Powell and most Fed officials currently believe that now is not the appropriate time for rate cuts. Although the US economy is showing signs of weakness, particularly in the job market, the Fed seems inclined to maintain stable policy rates to prevent new inflationary pressures from TRON's tariffs. The Fed's March meeting minutes suggest economic forecasts and dot plots indicate two potential rate cuts in 2025.

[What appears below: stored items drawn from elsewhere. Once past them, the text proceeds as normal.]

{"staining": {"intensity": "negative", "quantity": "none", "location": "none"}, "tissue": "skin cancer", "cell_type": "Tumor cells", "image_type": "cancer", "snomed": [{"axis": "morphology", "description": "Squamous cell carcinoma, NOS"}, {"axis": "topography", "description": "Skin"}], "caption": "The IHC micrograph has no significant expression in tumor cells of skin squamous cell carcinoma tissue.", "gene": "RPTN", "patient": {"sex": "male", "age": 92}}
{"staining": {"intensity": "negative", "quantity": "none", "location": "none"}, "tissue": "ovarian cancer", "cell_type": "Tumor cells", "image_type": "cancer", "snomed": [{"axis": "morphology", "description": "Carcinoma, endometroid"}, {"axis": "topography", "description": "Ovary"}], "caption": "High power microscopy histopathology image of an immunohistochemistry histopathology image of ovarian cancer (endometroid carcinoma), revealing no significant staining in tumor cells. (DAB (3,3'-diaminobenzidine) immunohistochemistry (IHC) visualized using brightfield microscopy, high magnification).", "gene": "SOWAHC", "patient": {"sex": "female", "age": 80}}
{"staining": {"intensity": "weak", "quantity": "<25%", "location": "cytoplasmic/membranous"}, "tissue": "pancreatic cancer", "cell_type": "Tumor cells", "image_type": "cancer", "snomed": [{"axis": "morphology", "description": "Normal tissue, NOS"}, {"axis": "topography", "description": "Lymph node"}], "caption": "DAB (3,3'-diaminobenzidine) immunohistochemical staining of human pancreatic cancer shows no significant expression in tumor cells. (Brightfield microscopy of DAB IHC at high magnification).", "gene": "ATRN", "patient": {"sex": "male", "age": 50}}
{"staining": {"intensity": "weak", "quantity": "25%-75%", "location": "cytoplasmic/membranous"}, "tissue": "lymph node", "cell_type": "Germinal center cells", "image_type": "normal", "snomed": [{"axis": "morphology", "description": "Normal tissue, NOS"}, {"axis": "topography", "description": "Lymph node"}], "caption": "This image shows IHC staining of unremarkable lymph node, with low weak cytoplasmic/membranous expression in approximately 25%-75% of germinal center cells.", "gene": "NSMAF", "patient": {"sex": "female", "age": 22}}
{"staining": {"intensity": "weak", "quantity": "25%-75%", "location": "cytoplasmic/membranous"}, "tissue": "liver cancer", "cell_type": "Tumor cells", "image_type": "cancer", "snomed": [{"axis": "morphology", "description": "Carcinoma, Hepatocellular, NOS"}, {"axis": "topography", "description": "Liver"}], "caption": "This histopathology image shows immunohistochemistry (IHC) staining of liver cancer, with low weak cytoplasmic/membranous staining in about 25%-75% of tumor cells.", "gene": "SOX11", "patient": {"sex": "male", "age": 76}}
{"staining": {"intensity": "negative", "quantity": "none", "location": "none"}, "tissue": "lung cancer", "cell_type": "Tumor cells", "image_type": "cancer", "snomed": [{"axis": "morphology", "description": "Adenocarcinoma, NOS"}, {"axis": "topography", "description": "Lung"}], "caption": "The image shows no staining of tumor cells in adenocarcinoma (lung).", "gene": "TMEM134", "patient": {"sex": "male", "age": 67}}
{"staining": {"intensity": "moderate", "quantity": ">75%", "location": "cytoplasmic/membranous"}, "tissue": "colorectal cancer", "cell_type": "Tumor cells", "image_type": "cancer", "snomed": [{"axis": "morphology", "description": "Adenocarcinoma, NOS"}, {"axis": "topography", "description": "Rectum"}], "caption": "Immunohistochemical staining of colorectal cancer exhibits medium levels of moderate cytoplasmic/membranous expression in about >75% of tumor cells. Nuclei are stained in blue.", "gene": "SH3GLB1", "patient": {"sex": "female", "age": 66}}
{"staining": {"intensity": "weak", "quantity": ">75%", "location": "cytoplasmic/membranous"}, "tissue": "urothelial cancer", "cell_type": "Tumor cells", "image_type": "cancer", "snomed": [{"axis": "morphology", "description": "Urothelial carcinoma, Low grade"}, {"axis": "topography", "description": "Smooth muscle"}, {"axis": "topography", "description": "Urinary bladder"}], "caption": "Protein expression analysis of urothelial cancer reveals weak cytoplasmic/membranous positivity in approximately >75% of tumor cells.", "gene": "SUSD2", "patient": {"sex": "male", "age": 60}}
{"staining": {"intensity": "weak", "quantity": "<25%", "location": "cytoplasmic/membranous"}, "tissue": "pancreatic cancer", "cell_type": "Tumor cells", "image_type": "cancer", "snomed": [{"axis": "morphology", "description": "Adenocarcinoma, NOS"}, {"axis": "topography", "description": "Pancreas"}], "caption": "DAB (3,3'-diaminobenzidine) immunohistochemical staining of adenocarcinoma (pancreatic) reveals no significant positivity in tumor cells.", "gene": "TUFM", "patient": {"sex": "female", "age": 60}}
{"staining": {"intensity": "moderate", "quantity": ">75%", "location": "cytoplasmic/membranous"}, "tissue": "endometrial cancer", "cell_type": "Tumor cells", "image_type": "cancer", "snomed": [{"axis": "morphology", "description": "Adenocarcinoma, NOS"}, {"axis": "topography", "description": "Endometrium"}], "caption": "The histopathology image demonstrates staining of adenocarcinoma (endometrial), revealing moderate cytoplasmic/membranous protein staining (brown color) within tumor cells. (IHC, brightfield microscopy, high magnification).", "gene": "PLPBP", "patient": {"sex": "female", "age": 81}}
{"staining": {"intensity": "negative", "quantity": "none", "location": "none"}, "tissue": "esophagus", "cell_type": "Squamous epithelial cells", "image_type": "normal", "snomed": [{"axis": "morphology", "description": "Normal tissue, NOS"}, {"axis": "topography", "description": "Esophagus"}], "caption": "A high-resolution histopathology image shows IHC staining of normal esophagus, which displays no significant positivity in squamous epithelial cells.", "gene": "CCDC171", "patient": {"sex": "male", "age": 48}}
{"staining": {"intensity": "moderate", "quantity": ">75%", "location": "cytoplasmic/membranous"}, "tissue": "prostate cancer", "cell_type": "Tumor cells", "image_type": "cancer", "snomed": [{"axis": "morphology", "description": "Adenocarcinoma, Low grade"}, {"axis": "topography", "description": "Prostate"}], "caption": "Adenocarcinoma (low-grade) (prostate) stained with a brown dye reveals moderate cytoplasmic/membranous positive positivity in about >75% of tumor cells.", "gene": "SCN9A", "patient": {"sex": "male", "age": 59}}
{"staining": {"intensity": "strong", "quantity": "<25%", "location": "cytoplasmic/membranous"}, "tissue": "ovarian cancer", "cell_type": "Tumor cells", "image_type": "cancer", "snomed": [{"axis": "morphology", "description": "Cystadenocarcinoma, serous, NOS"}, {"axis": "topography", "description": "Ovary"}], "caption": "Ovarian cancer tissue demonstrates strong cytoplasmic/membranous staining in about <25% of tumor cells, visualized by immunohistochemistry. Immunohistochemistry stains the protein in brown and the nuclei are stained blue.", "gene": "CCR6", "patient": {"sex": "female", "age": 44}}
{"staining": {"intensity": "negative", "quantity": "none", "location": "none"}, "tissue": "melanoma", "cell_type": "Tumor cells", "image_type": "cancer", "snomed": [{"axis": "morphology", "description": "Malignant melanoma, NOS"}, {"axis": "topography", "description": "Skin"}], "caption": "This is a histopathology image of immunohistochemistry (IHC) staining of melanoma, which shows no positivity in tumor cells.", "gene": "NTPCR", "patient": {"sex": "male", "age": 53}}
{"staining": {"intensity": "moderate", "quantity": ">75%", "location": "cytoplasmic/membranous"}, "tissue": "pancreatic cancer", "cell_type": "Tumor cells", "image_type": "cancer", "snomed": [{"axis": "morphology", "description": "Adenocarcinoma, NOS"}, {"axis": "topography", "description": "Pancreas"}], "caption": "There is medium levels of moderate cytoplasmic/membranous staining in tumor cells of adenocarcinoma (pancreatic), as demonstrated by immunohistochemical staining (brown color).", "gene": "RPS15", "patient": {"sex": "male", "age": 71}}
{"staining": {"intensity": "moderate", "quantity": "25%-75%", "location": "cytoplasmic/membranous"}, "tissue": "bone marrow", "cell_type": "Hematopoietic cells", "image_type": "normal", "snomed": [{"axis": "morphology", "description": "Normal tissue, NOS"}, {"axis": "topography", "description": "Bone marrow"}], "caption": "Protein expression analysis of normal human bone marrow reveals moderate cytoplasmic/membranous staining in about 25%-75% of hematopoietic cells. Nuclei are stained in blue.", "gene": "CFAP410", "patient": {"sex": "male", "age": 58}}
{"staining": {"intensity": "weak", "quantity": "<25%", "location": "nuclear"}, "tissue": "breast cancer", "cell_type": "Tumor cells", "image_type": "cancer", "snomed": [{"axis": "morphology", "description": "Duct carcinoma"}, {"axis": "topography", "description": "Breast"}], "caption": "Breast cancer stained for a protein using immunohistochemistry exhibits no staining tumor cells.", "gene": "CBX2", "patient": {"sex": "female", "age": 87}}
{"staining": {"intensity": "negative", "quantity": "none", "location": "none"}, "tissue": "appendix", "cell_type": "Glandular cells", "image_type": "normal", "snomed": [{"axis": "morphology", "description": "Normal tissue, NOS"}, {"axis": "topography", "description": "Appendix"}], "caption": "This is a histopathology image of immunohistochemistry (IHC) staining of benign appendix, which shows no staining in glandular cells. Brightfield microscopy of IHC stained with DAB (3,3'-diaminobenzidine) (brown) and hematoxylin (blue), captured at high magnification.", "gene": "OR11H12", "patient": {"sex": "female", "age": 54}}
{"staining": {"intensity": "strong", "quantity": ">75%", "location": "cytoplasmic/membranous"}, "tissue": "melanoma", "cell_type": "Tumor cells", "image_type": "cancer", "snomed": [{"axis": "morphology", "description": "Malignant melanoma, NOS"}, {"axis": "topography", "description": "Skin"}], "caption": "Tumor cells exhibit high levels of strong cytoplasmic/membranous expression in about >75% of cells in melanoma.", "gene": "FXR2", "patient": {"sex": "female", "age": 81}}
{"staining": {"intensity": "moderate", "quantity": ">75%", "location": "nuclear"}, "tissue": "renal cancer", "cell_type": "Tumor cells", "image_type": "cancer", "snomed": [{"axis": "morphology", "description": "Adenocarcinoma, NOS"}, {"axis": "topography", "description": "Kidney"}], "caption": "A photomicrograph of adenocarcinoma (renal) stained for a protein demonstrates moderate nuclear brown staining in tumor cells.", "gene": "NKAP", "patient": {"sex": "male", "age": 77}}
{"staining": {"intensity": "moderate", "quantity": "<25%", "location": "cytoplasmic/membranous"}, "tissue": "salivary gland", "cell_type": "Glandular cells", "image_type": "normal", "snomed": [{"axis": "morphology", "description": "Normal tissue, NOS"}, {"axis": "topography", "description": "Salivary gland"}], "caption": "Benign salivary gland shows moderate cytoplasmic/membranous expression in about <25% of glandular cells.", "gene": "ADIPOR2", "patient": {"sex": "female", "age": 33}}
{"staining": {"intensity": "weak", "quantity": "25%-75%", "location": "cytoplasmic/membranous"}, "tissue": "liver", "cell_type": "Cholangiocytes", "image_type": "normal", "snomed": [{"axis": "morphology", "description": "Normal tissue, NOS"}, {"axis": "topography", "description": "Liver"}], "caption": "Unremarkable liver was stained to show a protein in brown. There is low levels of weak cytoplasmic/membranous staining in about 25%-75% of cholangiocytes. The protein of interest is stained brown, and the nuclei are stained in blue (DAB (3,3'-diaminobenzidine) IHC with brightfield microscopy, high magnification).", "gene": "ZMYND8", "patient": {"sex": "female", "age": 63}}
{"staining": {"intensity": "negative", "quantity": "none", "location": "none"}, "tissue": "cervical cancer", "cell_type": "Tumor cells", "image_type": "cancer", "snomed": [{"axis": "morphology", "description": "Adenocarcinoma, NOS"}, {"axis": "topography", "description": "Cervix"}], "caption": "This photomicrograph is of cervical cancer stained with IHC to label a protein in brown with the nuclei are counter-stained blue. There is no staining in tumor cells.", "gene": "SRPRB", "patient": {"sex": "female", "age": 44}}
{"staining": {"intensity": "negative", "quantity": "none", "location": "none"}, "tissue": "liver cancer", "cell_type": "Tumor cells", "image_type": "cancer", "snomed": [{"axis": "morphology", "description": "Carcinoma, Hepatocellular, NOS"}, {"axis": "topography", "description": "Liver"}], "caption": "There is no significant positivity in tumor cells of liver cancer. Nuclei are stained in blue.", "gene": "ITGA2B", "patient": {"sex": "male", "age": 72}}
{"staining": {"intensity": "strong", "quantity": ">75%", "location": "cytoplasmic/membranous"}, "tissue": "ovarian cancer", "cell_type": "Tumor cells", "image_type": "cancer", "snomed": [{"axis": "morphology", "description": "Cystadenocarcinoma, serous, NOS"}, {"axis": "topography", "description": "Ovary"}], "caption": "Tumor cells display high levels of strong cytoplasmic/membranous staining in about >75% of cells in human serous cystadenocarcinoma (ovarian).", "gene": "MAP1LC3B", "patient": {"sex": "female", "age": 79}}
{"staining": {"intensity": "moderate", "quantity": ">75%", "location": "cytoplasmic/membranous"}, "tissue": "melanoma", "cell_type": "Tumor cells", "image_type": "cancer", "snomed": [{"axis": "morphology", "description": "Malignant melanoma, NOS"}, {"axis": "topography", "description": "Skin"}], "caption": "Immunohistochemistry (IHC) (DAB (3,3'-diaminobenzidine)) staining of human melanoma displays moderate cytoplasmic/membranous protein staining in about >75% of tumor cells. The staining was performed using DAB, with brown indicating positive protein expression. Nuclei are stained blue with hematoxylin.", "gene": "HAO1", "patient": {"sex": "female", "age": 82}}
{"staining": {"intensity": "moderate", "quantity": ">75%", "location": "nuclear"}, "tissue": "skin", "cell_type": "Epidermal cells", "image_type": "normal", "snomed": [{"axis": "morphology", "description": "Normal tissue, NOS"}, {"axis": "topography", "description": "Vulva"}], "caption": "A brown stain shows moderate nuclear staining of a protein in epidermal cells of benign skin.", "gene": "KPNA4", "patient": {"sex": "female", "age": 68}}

However, TRON's tariff policies not only increase the risk of a US recession but may also force the Fed to implement more aggressive rate cuts. Meanwhile, market performance remains subdued, reflecting that previous expectations of a Fed policy shift have not translated into a substantial rebound. Investors are choosing to wait and adopt a cautious approach.
Notably, this Monday, Treasury Secretary Becent announced that the White House will begin interviewing candidates to replace Powell as Fed Chair. Powell's current term will expire in May 2026, and despite frequent political pressure from TRON, he has repeatedly reaffirmed his intention to complete his term. Wall Street rumors suggest that Fed Governor Waller is likely to succeed Powell as Fed Chair after his 2026 term, and his views this week differ from some FOMC members.
On Monday, Waller stated that if the US President reimplements the tariff measures announced on April 2nd, the Fed would have to quickly implement a series of "bad news" rate cuts. Waller warned that if TRON fully imposes tariffs after the suspension period, US economic growth would "almost stall," and unemployment would surge from the current 4.2% to 5% next year. He also noted that while short-term inflation might spike to 5%, the upward price pressure trend might be temporary, creating space for the Fed to cut rates to offset economic slowdown.
Waller stated: "Although I expect the inflationary effects of tariffs to be temporary, their negative impact on output and employment could be more lasting and must be considered when establishing monetary policy. If economic slowdown is severe, approaching recession, I would be inclined to lower policy rates earlier and more significantly than previously anticipated."
Waller's assessment of rising unemployment aligns with the New York Fed's consumer confidence survey released Monday. The survey shows that 44% of Americans currently expect unemployment to rise in the next year, the highest level since the pandemic, and this percentage has increased by 10 percentage points since TRON took office.
Other FOMC members mostly advocate a "wait-and-see" approach. They state they will not hastily adjust rates before seeing actual slowdown signs in hard data. Powell currently shares this view.
Since the beginning of 2025, the Fed has maintained rates in the 4.25%-4.5% range. The market currently expects three rate cuts by the Fed in 2025, with the first potentially starting in June. According to the April 16th CME "Fed Watch Tool", the probability of the Fed maintaining rates in May is 81.4%, and the probability of a 25-basis-point rate cut in June is 60.1%.
Additionally, multiple investment banks have recently increased their expectations for Fed rate cuts this year. The latest to modify their forecast is Deutsche Bank, now predicting the Fed will cut rates by 25 basis points in December, previously expecting no cuts in 2025. They also anticipate two additional 25-basis-point cuts in the first quarter of 2026, bringing the terminal rate to 3.5%-3.75%.